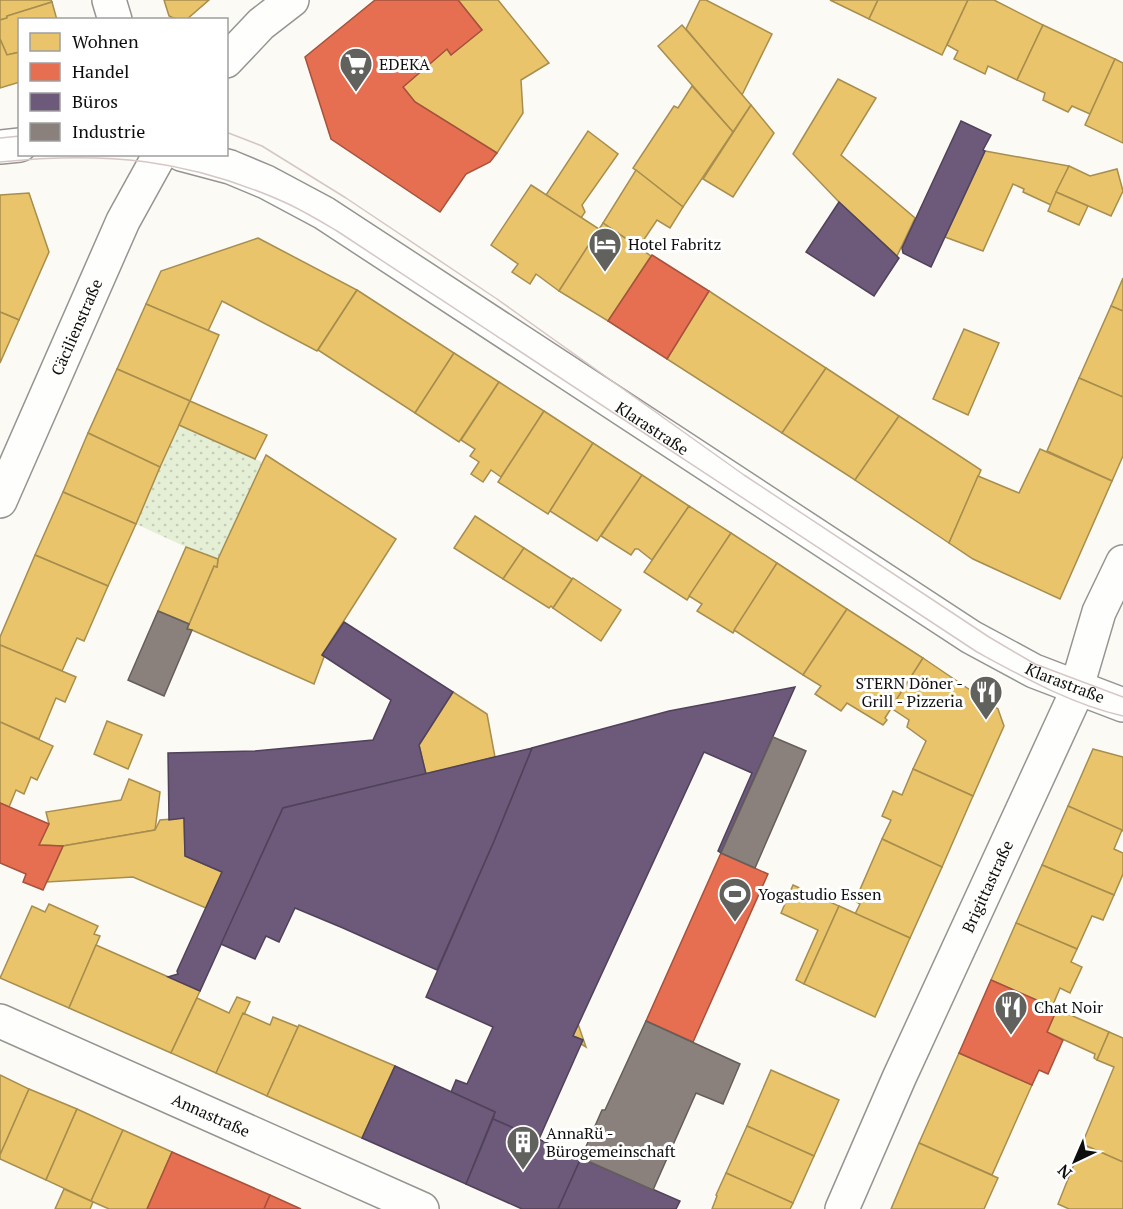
<svg xmlns="http://www.w3.org/2000/svg" width="1123" height="1209" viewBox="0 0 1123 1209" font-family="'PT Serif',serif">
<style>
.grass{fill:url(#grass-dots)}
.homes{fill:#e9c46a;stroke:#a78d4e;stroke-width:1.5}
.shops{fill:#e76f51;stroke:#a6523d;stroke-width:1.5}
.offices{fill:#6d597a;stroke:#50425a;stroke-width:1.5}
.industry{fill:#8a817c;stroke:#655e5b;stroke-width:1.5}
.lines{fill:none;stroke-linecap:round;stroke-linejoin:round}
.minor-casing{stroke:#959492;stroke-width:36}
.tertiary-casing{stroke:#959492;stroke-width:36}
.minor{stroke:#fefefd;stroke-width:33}
.tertiary{stroke:#fefefd;stroke-width:33}
.tram{stroke:#d6c6c6;stroke-width:1.5}
.labels{text-anchor:middle;dominant-baseline:central;stroke-width:6;stroke-linejoin:round;paint-order:stroke}
.poi-label{font-size:16px;fill:#0e0e0e;stroke:#fff;text-anchor:start}
.street-label{font-size:16px;fill:#0e0e0e;stroke:#fff}
</style>
<defs>
<pattern id="grass-dots" width="8" height="8" patternUnits="userSpaceOnUse" patternTransform="scale(1.5)"><rect width="8" height="8" fill="#e4efd5"/><path d="M2 2h.1M6 6h.1" fill="none" stroke="#c2ccb6" stroke-width="1.8" stroke-linecap="round"/></pattern>
</defs>
<rect width="100%" height="100%" fill="#fbfaf4"/>
<path class="grass" d="M179,425L262,462L218,559L186,547L136,524Z"/>
<g class="homes">
<path d="M0,0H51L52,2L7,16V18L0,20Z"/>
<path d="M164,0H209L186,20H178L169,16Z"/>
<path d="M458,0H498L549,63L521,80L523,113L497,153L415,102L403,87L447,49L451,55L482,30Z"/>
<path d="M700,0H706L772,34L742,95L686,29Z"/>
<path d="M830,0H878L869,19Z"/>
<path d="M878,0H968L942,55L869,19Z"/>
<path d="M968,0H994L1043,25L1017,80L988,66L985,74L954,59L958,51L947,45Z"/>
<path d="M52,2L57,20H20V52L7,55L0,39V20L7,18V16Z"/>
<path d="M682,25L751,105L733,132L658,46Z"/>
<path d="M1043,25L1115,59L1090,114L1072,106L1068,112L1043,100L1045,93L1017,80Z"/>
<path d="M0,39L7,55L20,52V82L0,88Z"/>
<path d="M1115,59L1123,63V143L1085,125Z"/>
<path d="M838,79L876,98L841,155L915,218L897,256L839,202L793,154Z"/>
<path d="M692,86L733,132L683,207L633,168L674,106L678,108Z"/>
<path d="M751,105L774,133L733,197L703,179Z"/>
<path d="M588,131L618,154L582,205L585,212L581,218L546,195Z"/>
<path d="M985,151L1069,166L1051,205L1023,192L1024,189L1013,184L983,251L945,237Z"/>
<path d="M1069,166L1090,176L1117,169L1123,191L1111,216L1056,192Z"/>
<path d="M636,170L683,207L670,228L657,220L639,247L603,223Z"/>
<path d="M531,185L599,229L559,291L536,274L530,284L512,272L518,264L491,245Z"/>
<path d="M1056,192L1088,206L1079,225L1048,211Z"/>
<path d="M29,193L49,252L19,320L0,312V195Z"/>
<path d="M603,223L651,256L608,321L559,291Z"/>
<path d="M258,238L357,290L317,351L222,301L208,331L146,304L161,271Z"/>
<path d="M1123,278V311L1111,306Z"/>
<path d="M357,290L454,353L415,413L318,350Z"/>
<path d="M709,291L826,368L782,433L667,359Z"/>
<path d="M146,304L219,335L190,401L117,369Z"/>
<path d="M1111,306L1123,311V397L1079,378Z"/>
<path d="M0,312L19,320L0,363Z"/>
<path d="M964,329L999,343L968,415L933,399Z"/>
<path d="M454,353L499,382L459,442L415,413Z"/>
<path d="M826,368L899,416L855,480L782,433Z"/>
<path d="M117,369L190,401L160,467L88,433Z"/>
<path d="M1079,378L1123,397V456L1112,481L1047,451Z"/>
<path d="M499,382L544,411L501,477L491,470L483,482L471,474L479,462L470,456L475,449L461,440Z"/>
<path d="M190,401L267,435L255,459L179,425Z"/>
<path d="M544,411L593,443L548,514L498,482Z"/>
<path d="M899,416L981,470L949,543L855,480Z"/>
<path d="M88,433L160,467L136,524L63,492Z"/>
<path d="M593,443L642,475L597,541L550,511Z"/>
<path d="M1040,449L1112,481L1060,599L973,559L949,543L978,476L1019,493Z"/>
<path d="M266,455L396,539L322,655L324,657L314,684L192,630L187,629L214,566L217,567L218,559Z"/>
<path d="M642,475L689,506L652,560L638,549H635L631,555L601,536Z"/>
<path d="M63,492L136,524L108,586L35,555Z"/>
<path d="M689,506L731,533L687,600L644,572Z"/>
<path d="M475,516L524,548L503,579L454,548Z"/>
<path d="M731,533L777,563L733,633L697,611L702,604L689,596Z"/>
<path d="M186,547L218,559L217,567L214,566L189,624L158,611Z"/>
<path d="M524,548L572,579L553,608L551,606L549,608L503,579Z"/>
<path d="M35,555L108,586L84,641L77,638L62,671L0,645V637Z"/>
<path d="M777,563L847,609L803,675L734,630Z"/>
<path d="M573,578L621,610L601,641L553,608Z"/>
<path d="M847,609L923,658L885,718L887,720L883,725L847,703L841,711L815,694L821,686L803,675Z"/>
<path d="M0,645L76,677L65,702L56,698L39,739L0,722Z"/>
<path d="M923,658L998,709L1004,726L973,796L913,769L926,741L907,727L909,720L891,708Z"/>
<path d="M453,692L487,714L495,757L426,774L419,745Z"/>
<path d="M107,721L142,735L128,769L94,754Z"/>
<path d="M0,722L53,746L37,780L31,777L24,794L16,790L9,807L0,803Z"/>
<path d="M1093,749L1123,757V831L1068,806Z"/>
<path d="M913,769L973,796L942,867L882,839L891,820L882,816L893,791L902,795Z"/>
<path d="M129,779L160,792L155,830L63,846L39,845L49,824L46,812L121,800Z"/>
<path d="M1068,806L1122,830L1114,849L1123,853V874L1114,895L1042,865Z"/>
<path d="M184,818L185,856L222,872L206,908L133,877L47,882L63,846L155,830L160,820Z"/>
<path d="M882,839L942,867L910,938L855,914L860,904L855,901Z"/>
<path d="M1042,865L1114,895L1103,920L1092,916L1077,949L1016,923Z"/>
<path d="M793,885L839,906L804,984L796,980L818,930L781,913Z"/>
<path d="M49,904L98,926L94,934L100,936L69,1008L0,978L32,906L45,912Z"/>
<path d="M839,906L910,938L875,1017L804,984Z"/>
<path d="M1016,923L1077,949L1071,962L1082,967L1070,993L1060,988L1052,1007L991,980Z"/>
<path d="M96,945L200,991L171,1053L69,1008Z"/>
<path d="M237,997L250,1002L216,1073L171,1053L197,998L229,1013Z"/>
<path d="M1057,1009L1109,1032L1097,1060L1094,1058L1095,1054L1047,1032Z"/>
<path d="M243,1013L270,1025L273,1017L298,1027L267,1096L216,1073Z"/>
<path d="M578,1024L586,1047L581,1044L583,1040L573,1036Z"/>
<path d="M299,1025L395,1066L362,1138L267,1096Z"/>
<path d="M1109,1032L1123,1038V1162L1082,1144L1114,1067L1097,1060Z"/>
<path d="M959,1053L1032,1085L992,1175L919,1143Z"/>
<path d="M771,1070L839,1100L814,1156L747,1126Z"/>
<path d="M0,1075L29,1089L0,1155Z"/>
<path d="M29,1089L77,1109L46,1180L0,1159V1155Z"/>
<path d="M77,1109L123,1130L91,1201L46,1180Z"/>
<path d="M747,1126L814,1156L793,1203L726,1173Z"/>
<path d="M123,1130L172,1152L147,1209H109L91,1201Z"/>
<path d="M919,1143L998,1178L984,1209H891Z"/>
<path d="M1082,1144L1123,1162V1209H1069L1058,1204Z"/>
<path d="M726,1173L793,1203L790,1209H712L717,1196L716,1195Z"/>
<path d="M64,1189L93,1202L90,1209H55Z"/>
</g>
<g class="shops">
<path d="M375,0H458L482,30L451,55L447,49L403,87L415,102L497,153L490,162L466,174L440,212L331,139L305,57Z"/>
<path d="M652,255L709,291L667,359L608,321Z"/>
<path d="M0,803L49,824L39,845L63,846L43,890L23,882L26,874L0,863Z"/>
<path d="M721,853L768,874L693,1042L646,1021Z"/>
<path d="M991,980L1057,1009L1047,1032L1063,1040L1048,1074L1039,1070L1032,1085L959,1053Z"/>
<path d="M172,1152L270,1195L264,1209H147Z"/>
<path d="M270,1195L301,1209H264Z"/>
</g>
<g class="offices">
<path d="M961,121L991,135L983,150L985,151L931,267L903,253L902,248Z"/>
<path d="M839,202L899,258L874,296L806,252Z"/>
<path d="M344,622L453,692L419,745L426,774L283,808L200,991L168,977L178,974L177,971L222,872L185,856L184,818L169,820L168,753L255,751L373,740L391,700L322,655Z"/>
<path d="M795,687L721,853L718,851L752,773L704,752L573,1036L583,1040L539,1139L493,1119L495,1112L451,1092L456,1080L467,1084L493,1027L426,997L494,841L532,748L669,711Z"/>
<path d="M532,748L494,841L437,970L343,928L295,908L279,942L266,936L255,959L221,944L283,808Z"/>
<path d="M395,1066L495,1112L466,1184L362,1138Z"/>
<path d="M493,1119L581,1158L558,1209H522L466,1184Z"/>
<path d="M581,1158L680,1201L676,1209H558Z"/>
</g>
<g class="industry">
<path d="M158,611L189,624L187,629L192,630L164,696L128,680Z"/>
<path d="M773,737L806,751L755,868L721,853Z"/>
<path d="M646,1021L740,1064L723,1104L696,1093L653,1190L581,1158L602,1110H605Z"/>
</g>
<g class="lines">
<g class="minor-casing">
<g id="minor">
<path d="M109,0L115,20"/>
<path id="s1" d="M0,1021L422,1209"/>
<path id="s2" d="M842,1209L899,1078L1073,700L1099,612L1123,562"/>
</g>
</g>
<g class="tertiary-casing">
<g id="tertiary">
<path d="M226,61L261,24L292,0"/>
<path d="M0,147L20,145"/>
<path id="s3" d="M181,154L230,167L266,182L324,213L971,637L1034,671L1123,705"/>
<path id="s4" d="M0,501L123,221L160,154"/>
</g>
</g>
<use href="#minor" class="minor"/>
<use href="#tertiary" class="tertiary"/>
<g class="tram">
<path d="M226,132L262,146L346,198L497,299L744,475L989,637L1035,664L1123,697"/>
<path d="M0,138L20,136"/>
<path d="M0,162C105,151 187,159 284,202C302,210 320,221 337,231L977,652C1023,677 1071,704 1123,716"/>
</g>
</g>
<defs>
<g id="supermarket-pin" transform="scale(1.725)"><path d="M0 17L-7.5 6A9.5 9.5 0 1 1 7.5 6Z" fill="#61615e" stroke="#fff"/><path d="M-6-5.5h2.5l.6 2H6L4.5 2H-2.5L-4.4-4H-6ZM-1.5 3.2a1.3 1.3 0 1 0 .1 0ZM3 3.2a1.3 1.3 0 1 0 .1 0Z" fill="#fff"/></g>
<g id="hotel-pin" transform="scale(1.725)"><path d="M0 17L-7.5 6A9.5 9.5 0 1 1 7.5 6Z" fill="#61615e" stroke="#fff"/><path d="M-6-4.5h1.5V1H6V5H4.5V3h-9V5H-6ZM-4 0a1.8 1.8 0 1 1 3.6 0ZM.5 0V-2.5h3Q6-2.5 6 0Z" fill="#fff"/></g>
<g id="restaurant-pin" transform="scale(1.725)"><path d="M0 17L-7.5 6A9.5 9.5 0 1 1 7.5 6Z" fill="#61615e" stroke="#fff"/><path d="M-5-6h1v4h1v-4h1v4h1v-4h1v5L-1.5 .5V6h-2V.5L-5-1ZM5-6V6H3V1.5H1.5Q1.5-4 5-6Z" fill="#fff"/></g>
<g id="stadium-pin" transform="scale(1.725)"><path d="M0 17L-7.5 6A9.5 9.5 0 1 1 7.5 6Z" fill="#61615e" stroke="#fff"/><path d="M0-5a6.5 5 0 1 0 0 10a6.5 5 0 1 0 0-10ZM-3.5-1.8h7v3.6h-7Z" fill="#fff"/></g>
<g id="building-pin" transform="scale(1.725)"><path d="M0 17L-7.5 6A9.5 9.5 0 1 1 7.5 6Z" fill="#61615e" stroke="#fff"/><path d="M-4-6H4V6H1V3H-1V6H-4ZM-2.5-4.3h1.7v1.8h-1.7ZM.8-4.3h1.7v1.8H.8ZM-2.5-1h1.7V.8h-1.7ZM.8-1h1.7V.8H.8Z" fill="#fff"/></g>
</defs>
<g fill-rule="evenodd">
<use href="#supermarket-pin" x="356" y="64"/>
<use href="#hotel-pin" x="605" y="244"/>
<use href="#restaurant-pin" x="986" y="692"/>
<use href="#stadium-pin" x="735" y="894"/>
<use href="#restaurant-pin" x="1011" y="1007"/>
<use href="#building-pin" x="523" y="1142"/>
</g>
<g class="labels">
<g class="poi-label">
<text x="379" y="64">EDEKA</text>
<text x="628" y="244">Hotel Fabritz</text>
<text x="963" y="683" text-anchor="end">STERN Döner -<tspan x="963" dy="18">Grill - Pizzeria</tspan></text>
<text x="758" y="894">Yogastudio Essen</text>
<text x="1034" y="1007">Chat Noir</text>
<text x="546" y="1133">AnnaRü -<tspan x="546" dy="18">Bürogemeinschaft</tspan></text>
</g>
<g class="street-label">
<text stroke="none"><textPath href="#s4" startOffset="190">Cäcilienstraße</textPath></text>
<text stroke="none"><textPath href="#s3" startOffset="548">Klarastraße</textPath></text>
<text stroke="none"><textPath href="#s3" startOffset="1034">Klarastraße</textPath></text>
<text stroke="none"><textPath href="#s2" startOffset="354">Brigittastraße</textPath></text>
<text stroke="none"><textPath href="#s1" startOffset="231">Annastraße</textPath></text>
</g>
</g>
<rect x="18" y="18" width="210" height="138" fill="#ffffff" stroke="#9f9f9f" stroke-width="1.5"/>
<rect x="30" y="33" width="30" height="18" fill="#e9c46a" stroke="#9f9f9f" stroke-width="1.5"/>
<text x="72" y="48" font-size="18" fill="#0e0e0e">Wohnen</text>
<rect x="30" y="63" width="30" height="18" fill="#e76f51" stroke="#9f9f9f" stroke-width="1.5"/>
<text x="72" y="78" font-size="18" fill="#0e0e0e">Handel</text>
<rect x="30" y="93" width="30" height="18" fill="#6d597a" stroke="#9f9f9f" stroke-width="1.5"/>
<text x="72" y="108" font-size="18" fill="#0e0e0e">Büros</text>
<rect x="30" y="123" width="30" height="18" fill="#8a817c" stroke="#9f9f9f" stroke-width="1.5"/>
<text x="72" y="138" font-size="18" fill="#0e0e0e">Industrie</text>
<g transform="translate(1075 1161) rotate(224)" stroke="#ffffff" stroke-width="4.5" paint-order="stroke">
<path d="M0-4.5L10 22L0 15L-10 22Z" fill="#0e0e0e"/>
<text y="-9" font-size="16" font-weight="bold" text-anchor="middle" fill="#0e0e0e">N</text>
</g>
</svg>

AIM OF THE TASK: Which lines above include the string "industry"? Show them.

TASK OUTPUT:
.industry{fill:#8a817c;stroke:#655e5b;stroke-width:1.5}
<g class="industry">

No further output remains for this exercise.